# 1



## septavian (May 28, 2009)

1


----------



## hoohaProductions (May 28, 2009)

Congrats on your acceptances, Sept. I think you should be confident that wherever you end up will give you a solid education. 

If I were in your shoes, I think I would seriously be considering Chapman's amazing resources. I think making films on your own would be much more doable at Chapman. 

BUT, if you decide you really want to study production from the best, and write in your own time, USC is the place. Their Critical Studies program seems to require almost identical classes to their production track (someone feel free to correct me if I'm wrong. Or confirm if I'm right.) And, I don't hear of a lot of people getting hired in Hollywood because of their degree. If you're learning the same stuff, Critical Studies would be almost as valuable to me as production. I think that decision would hinge on whether or not I'm thinking about going to graduate school... if I were the one making the decision. 

And, I don't know much about LMU. Go there if the location outweighs the pros from the other two options. 

So, if I were you and not considering graduate school at all, I think I'd go USC. Otherwise, Chapman would probably be my pick. But it should all come down to what fits you best, man. I'd also suggest checking out the profs at all the Unis, to see if there is one faculty that really stands out to you. 

What kind of stats did you have to get into all three of those, if you don't mind my asking?


----------



## Daisuke89 (May 29, 2009)

wow... if you wouldn't mind sharing your essays or sending them to me, that'd be awesome. I'm trying to figure out how to get in to usc or chapman. I have a strong GPA and good SAT scores but that doesn't seem like enough.


----------



## armen (May 29, 2009)

If anybody is interested, I'd like to share the following. I hope I don't get too lengthy.

I did horrible in high school and only have a 3.4 GPA from my city college. I applied to both USC (Critical Studies) and Chapman (Film Production).

(Raw records)
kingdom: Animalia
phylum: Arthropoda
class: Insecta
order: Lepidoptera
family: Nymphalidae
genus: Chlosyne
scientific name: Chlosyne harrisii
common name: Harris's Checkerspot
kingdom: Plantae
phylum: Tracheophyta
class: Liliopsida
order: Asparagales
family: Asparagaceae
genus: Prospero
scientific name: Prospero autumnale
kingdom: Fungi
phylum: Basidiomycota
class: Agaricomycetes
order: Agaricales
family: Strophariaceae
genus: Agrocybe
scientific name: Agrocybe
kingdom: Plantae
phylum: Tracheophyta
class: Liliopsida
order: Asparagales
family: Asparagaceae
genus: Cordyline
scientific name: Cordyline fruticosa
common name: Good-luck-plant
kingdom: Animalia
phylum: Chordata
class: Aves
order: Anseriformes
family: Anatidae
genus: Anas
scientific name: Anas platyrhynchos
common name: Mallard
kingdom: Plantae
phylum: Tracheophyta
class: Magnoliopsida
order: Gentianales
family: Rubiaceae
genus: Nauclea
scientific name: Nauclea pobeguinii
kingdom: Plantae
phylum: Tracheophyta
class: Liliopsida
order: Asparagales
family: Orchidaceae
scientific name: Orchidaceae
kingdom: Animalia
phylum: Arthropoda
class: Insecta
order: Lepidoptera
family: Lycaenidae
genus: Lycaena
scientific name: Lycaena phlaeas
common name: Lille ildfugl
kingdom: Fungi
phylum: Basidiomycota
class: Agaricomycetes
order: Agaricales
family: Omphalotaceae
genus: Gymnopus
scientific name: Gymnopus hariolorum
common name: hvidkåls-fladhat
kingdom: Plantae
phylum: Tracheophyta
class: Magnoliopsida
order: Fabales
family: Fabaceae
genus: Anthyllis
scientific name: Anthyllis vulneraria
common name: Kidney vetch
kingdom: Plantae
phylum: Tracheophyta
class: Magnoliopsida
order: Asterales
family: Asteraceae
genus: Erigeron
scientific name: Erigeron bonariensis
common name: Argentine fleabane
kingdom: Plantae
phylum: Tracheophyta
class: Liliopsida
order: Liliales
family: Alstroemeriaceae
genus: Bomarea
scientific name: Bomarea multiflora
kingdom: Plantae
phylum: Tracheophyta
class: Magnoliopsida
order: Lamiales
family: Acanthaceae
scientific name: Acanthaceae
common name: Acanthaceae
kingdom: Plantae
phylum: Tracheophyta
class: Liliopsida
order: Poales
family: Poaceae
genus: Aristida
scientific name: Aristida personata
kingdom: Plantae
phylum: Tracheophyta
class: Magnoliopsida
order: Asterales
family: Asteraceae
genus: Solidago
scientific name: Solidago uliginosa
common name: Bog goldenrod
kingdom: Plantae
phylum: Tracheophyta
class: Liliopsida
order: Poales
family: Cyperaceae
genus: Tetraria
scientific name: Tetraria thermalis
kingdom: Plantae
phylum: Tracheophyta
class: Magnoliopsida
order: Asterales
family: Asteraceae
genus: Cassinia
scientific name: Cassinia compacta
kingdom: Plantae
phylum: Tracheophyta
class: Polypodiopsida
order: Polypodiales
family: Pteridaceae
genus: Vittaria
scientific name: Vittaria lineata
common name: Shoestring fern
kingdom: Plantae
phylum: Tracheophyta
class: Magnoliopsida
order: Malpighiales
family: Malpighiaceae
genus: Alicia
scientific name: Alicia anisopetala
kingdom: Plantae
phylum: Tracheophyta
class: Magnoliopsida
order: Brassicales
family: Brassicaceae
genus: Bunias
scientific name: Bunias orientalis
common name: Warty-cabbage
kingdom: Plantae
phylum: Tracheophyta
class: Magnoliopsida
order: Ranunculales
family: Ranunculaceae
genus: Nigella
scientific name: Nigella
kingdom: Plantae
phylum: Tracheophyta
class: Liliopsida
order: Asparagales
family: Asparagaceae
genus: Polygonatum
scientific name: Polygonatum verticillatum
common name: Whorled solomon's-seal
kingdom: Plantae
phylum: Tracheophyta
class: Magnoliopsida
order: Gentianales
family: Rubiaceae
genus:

#### Objective
Please resume the forum thread about choosing a film school, starting right after its final sentence.

#### Exercise output
Critical Studies was my choice of major at USC because I'd like to do an MFA in Film Production. I've heard from several people that if I'd like to do an MFA, then it's not recommended I do my undergrad in film. Either way, I wanted to gain a good understanding in film history, theory, and studies. Because the Critical Studies major overlaps its courses with the Production major, I'd be getting hands-on experience as well as a solid education in the study of film. This way, if I don't pursue an MFA in Film Production, I will still be happy with the education I received.

Film Production was my first choice at Chapman, while Film Studies was my second choice. I truly love Chapman's campus and have heard from many people how great the Film Production program is. However, I have heard their undergraduate program in Screenwriting is lacking. I don't know how true this is, but I had my heart set on Film Production anyway.

I told myself I would be faced with an extremely tough decision if it came down to USC and Chapman. While I would love to go to Chapman and utilize the freedom given to me as a student, I would also love to study at USC.

I recently got accepted to USC and am currently waiting to hear from Chapman. However, I'm certain I will end up going to USC either way. For me, it all comes down to what I previously said. If I can't make it to graduate school, I will be happy with my BA in Critical Studies. However, I don't want to do an MA in Film Studies; therefore, if I go to Chapman, I'd pretty much try to find a job after graduation.

If this doesn't make sense to you, it does for me. The Critical Studies major at USC isn't a second-rate education, search Cinematical's posts as he was facing the same dilemma as I am. Students are still receiving a great education, and they're also taking much of the same courses as the Production students.


----------



## armen (May 29, 2009)

I believe Cinematical started USC in Fall 2008, so it's not that long ago.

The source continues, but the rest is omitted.